▶ [EXERCISE]
Filter the entries down to the lines containing "values", and copy those lines.

▶ [LISTED RECORDS]

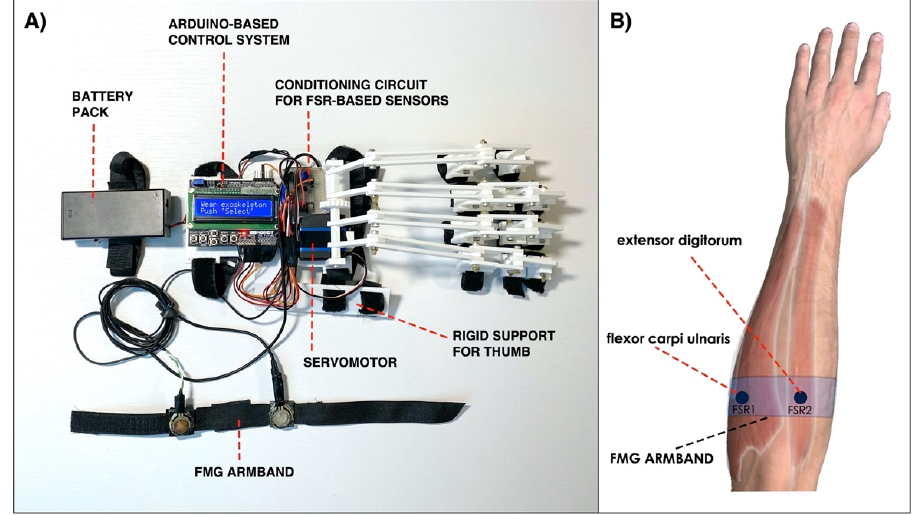
Figure 4. ( A ) Picture of the hand exoskeleton (top view): the actuator (25 kg cm servomotor), the Arduino UNO board with the superimposed LCD shield, the FMG armband based on 2 FSR-based sensors, the conditioning circuit for the FSR-based sensors and the battery pack (2 × 3.7 V, 3000 mAh) are highlighted; ( B ) FSR-based sensors positioned on the flexor carpi ulnaris and the extensor digitorum of the user’s forearm.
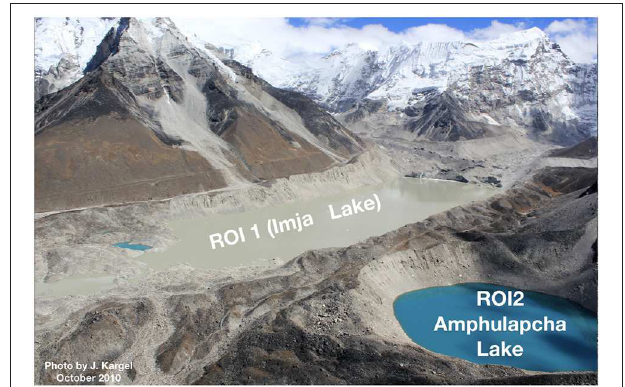
FIGURE 1 | Low altitude oblique air–photo of Everest–area lakes and our regions of interest, ROI 1 (Imja Lake) and ROI 2 (Amphulapcha Lake). These lakes contain, respectively, large amounts of coarse silt and smaller amounts of fine silt, resulting in pronounced color differences. Both lakes are optically thick, except very near their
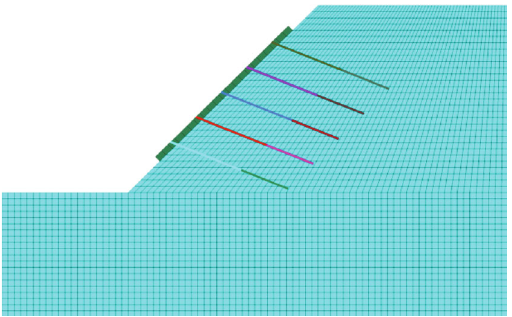
Figure 13: Slope model with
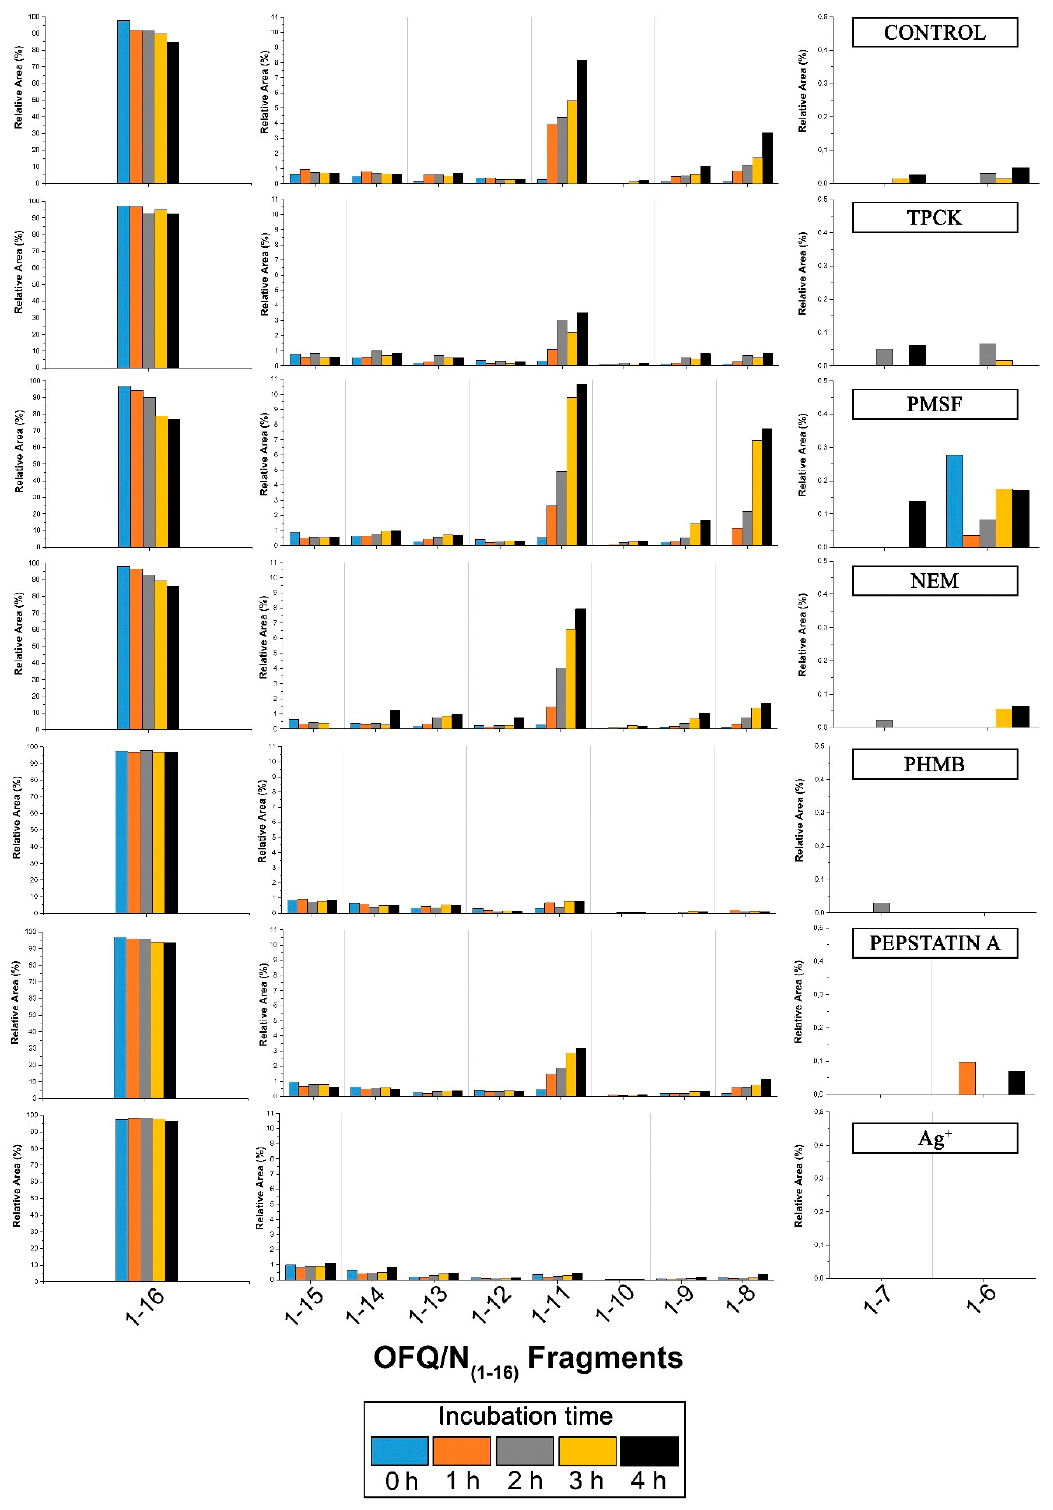
Figure 6. Time-course of the products after cleavage by rat spinal cord peptidases with the influence of different inhibitors on the metabolism. Bar graphs are relative to all the areas under the peaks detected by MALDI. On the left and on the right part of each histogram, relative areas of OFQ/N, fragments (1-7) and (1-6) are shown on a different scale due to the different values compared to all the other fragment areas.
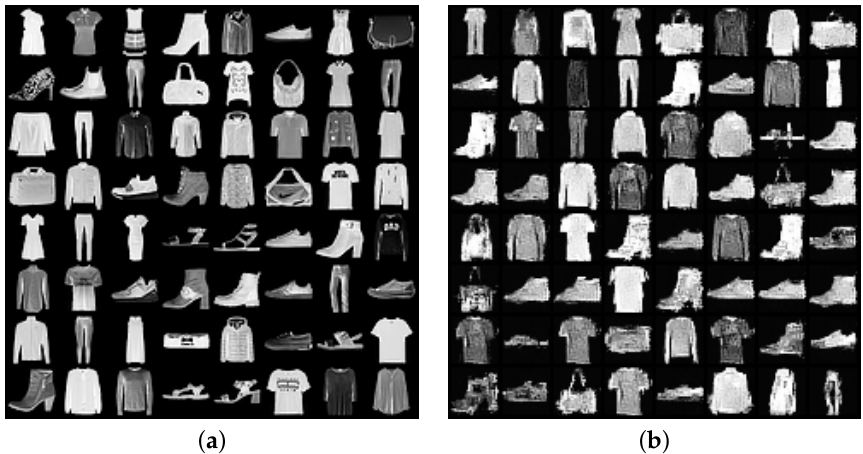
Figure 2. Real and synthetic samples on Fashion-MNIST. ( a ) Real; ( b )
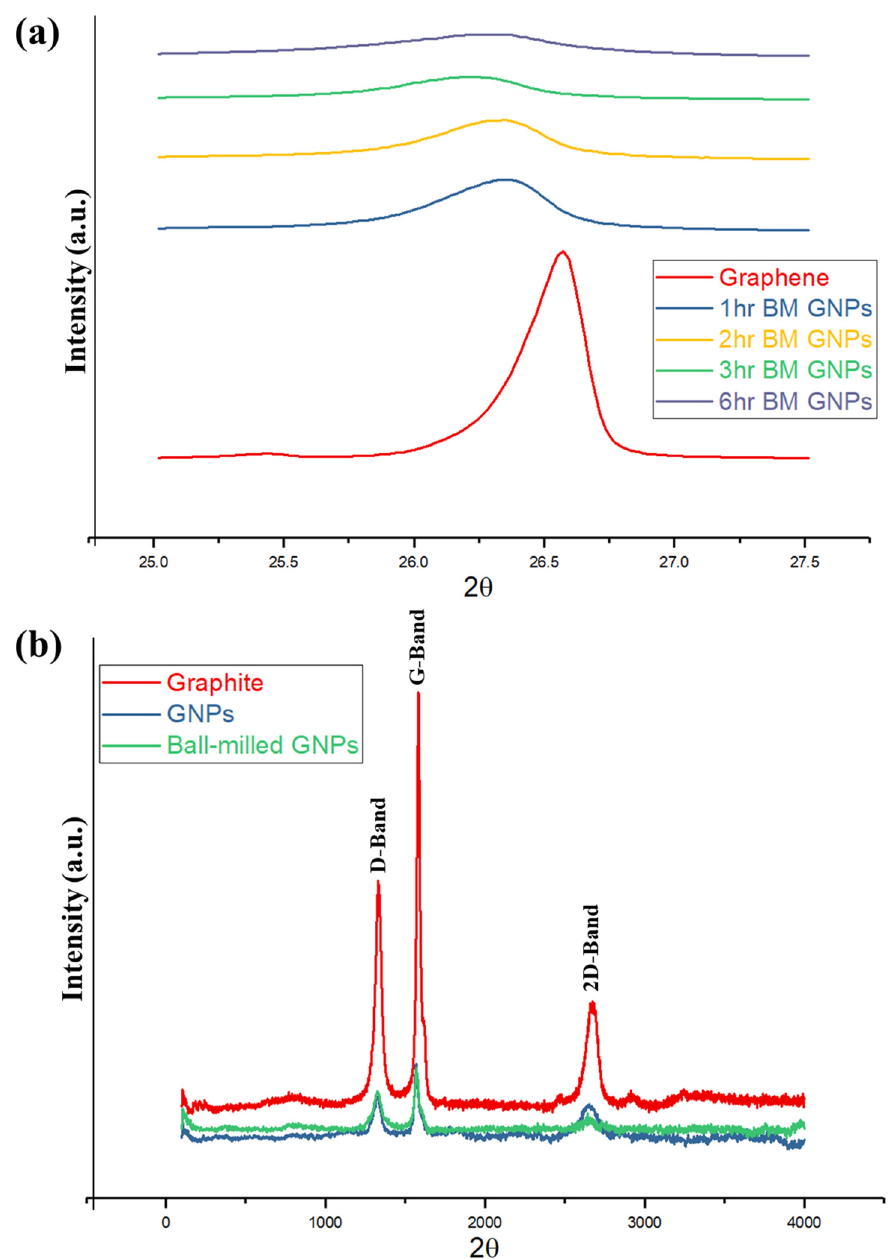
Figure 1. ( a ) X-ray diffraction pattern for graphite nanoplatelets (GNPs) before and after ball mill- ing for 1, 2, 3, and 6 h. ( b ) Raman spectra of graphite, GNP, and ball-milled GNPs tribological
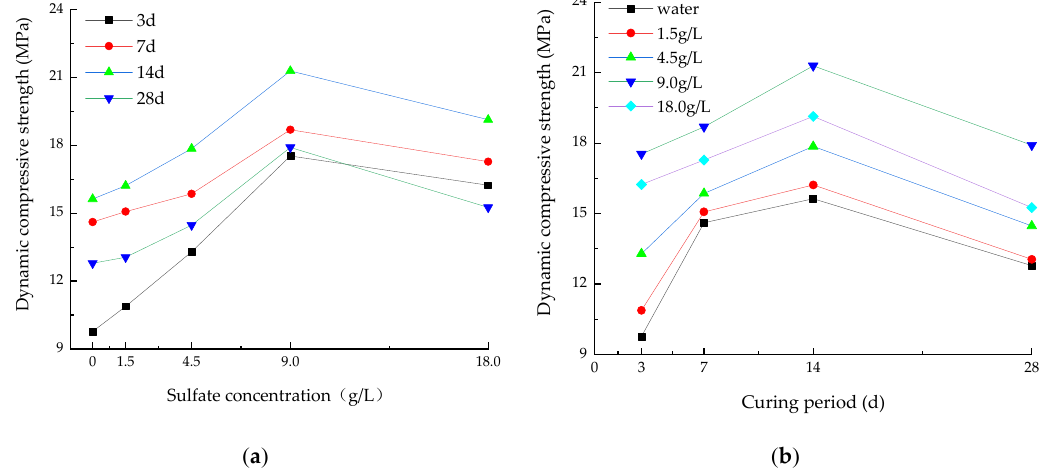
Figure 7. Relationships between dynamic compressive strength, sulfate concentration, and curing period: ( a ) different sulfate concentrations and ( b ) different curing periods.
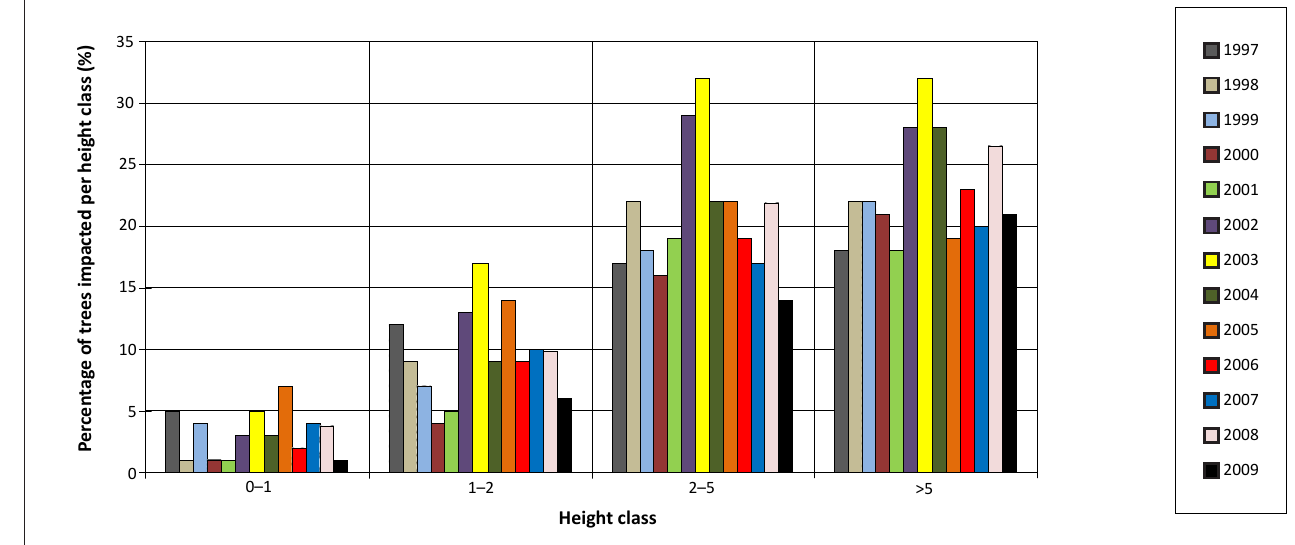
FIGURE 5: The proportion of trees of different height classes utilised by elephant.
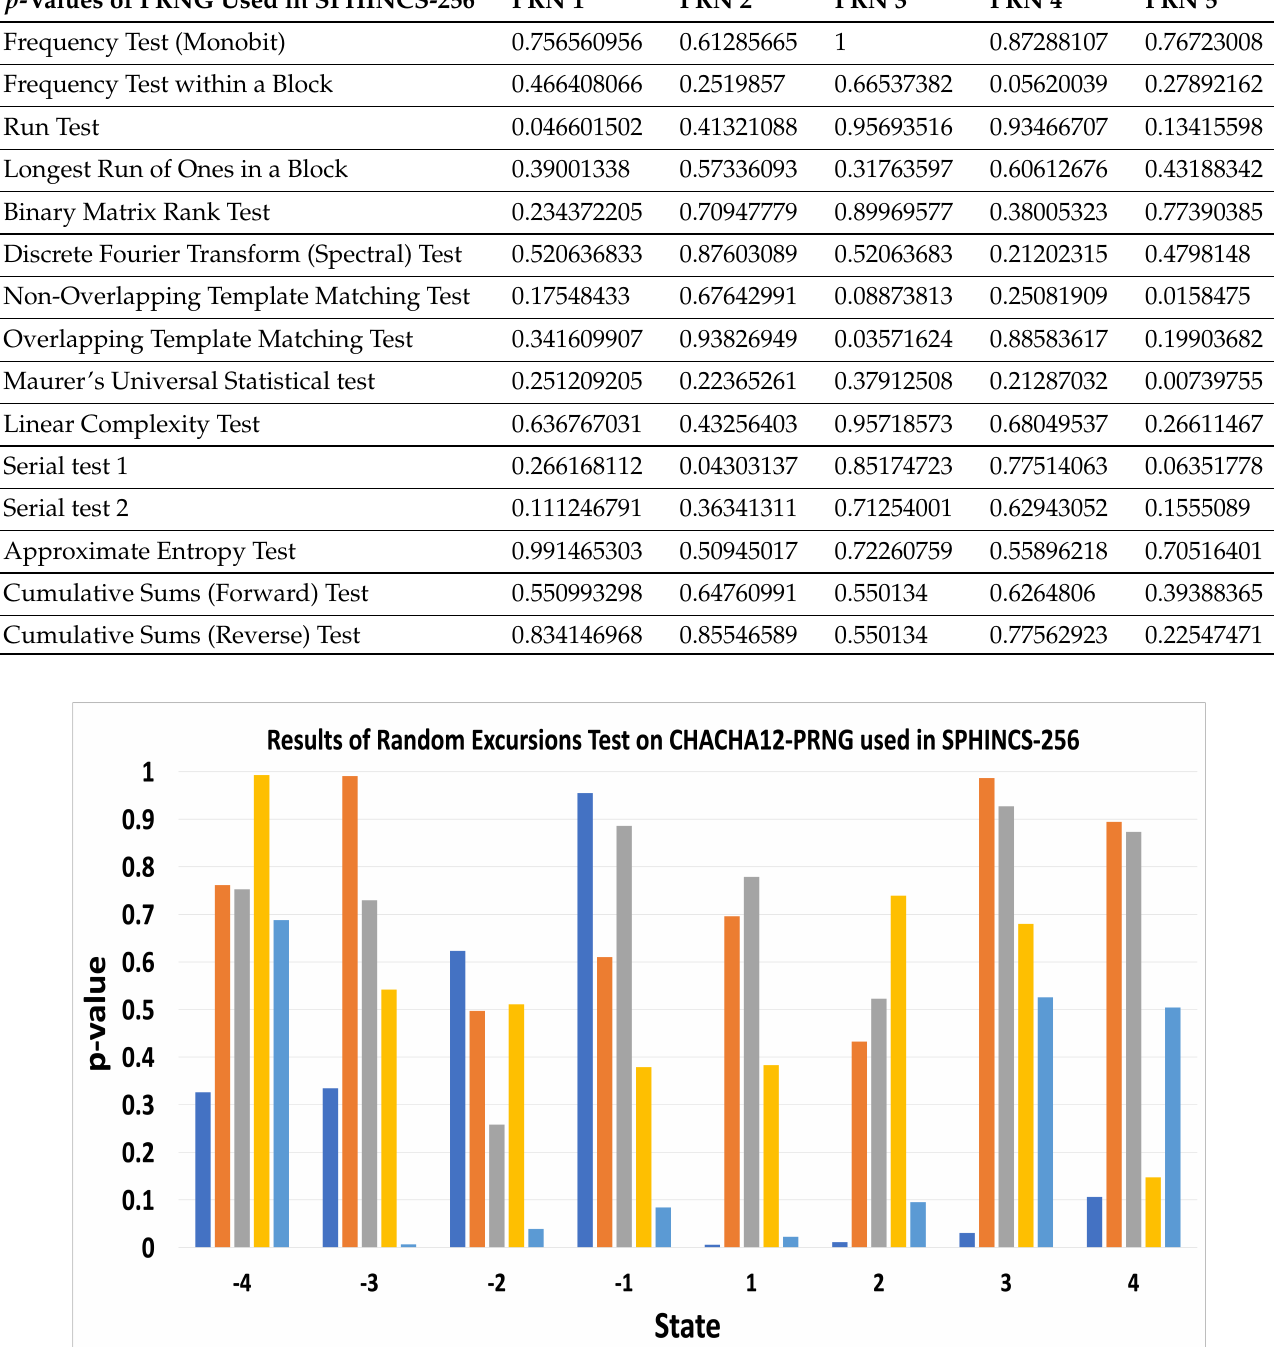
Table 8. p -values of appropriate NIST Statistical Tests for Random and PRNG applied on Chacha-12 used in SPHINCS-256. p -Values of PRNG Used in SPHINCS-256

▶ [EXERCISE SOLUTION]
Figure 6. Time-course of the products after cleavage by rat spinal cord peptidases with the influence of different inhibitors on the metabolism. Bar graphs are relative to all the areas under the peaks detected by MALDI. On the left and on the right part of each histogram, relative areas of OFQ/N, fragments (1-7) and (1-6) are shown on a different scale due to the different values compared to all the other fragment areas.
Table 8. p -values of appropriate NIST Statistical Tests for Random and PRNG applied on Chacha-12 used in SPHINCS-256. p -Values of PRNG Used in SPHINCS-256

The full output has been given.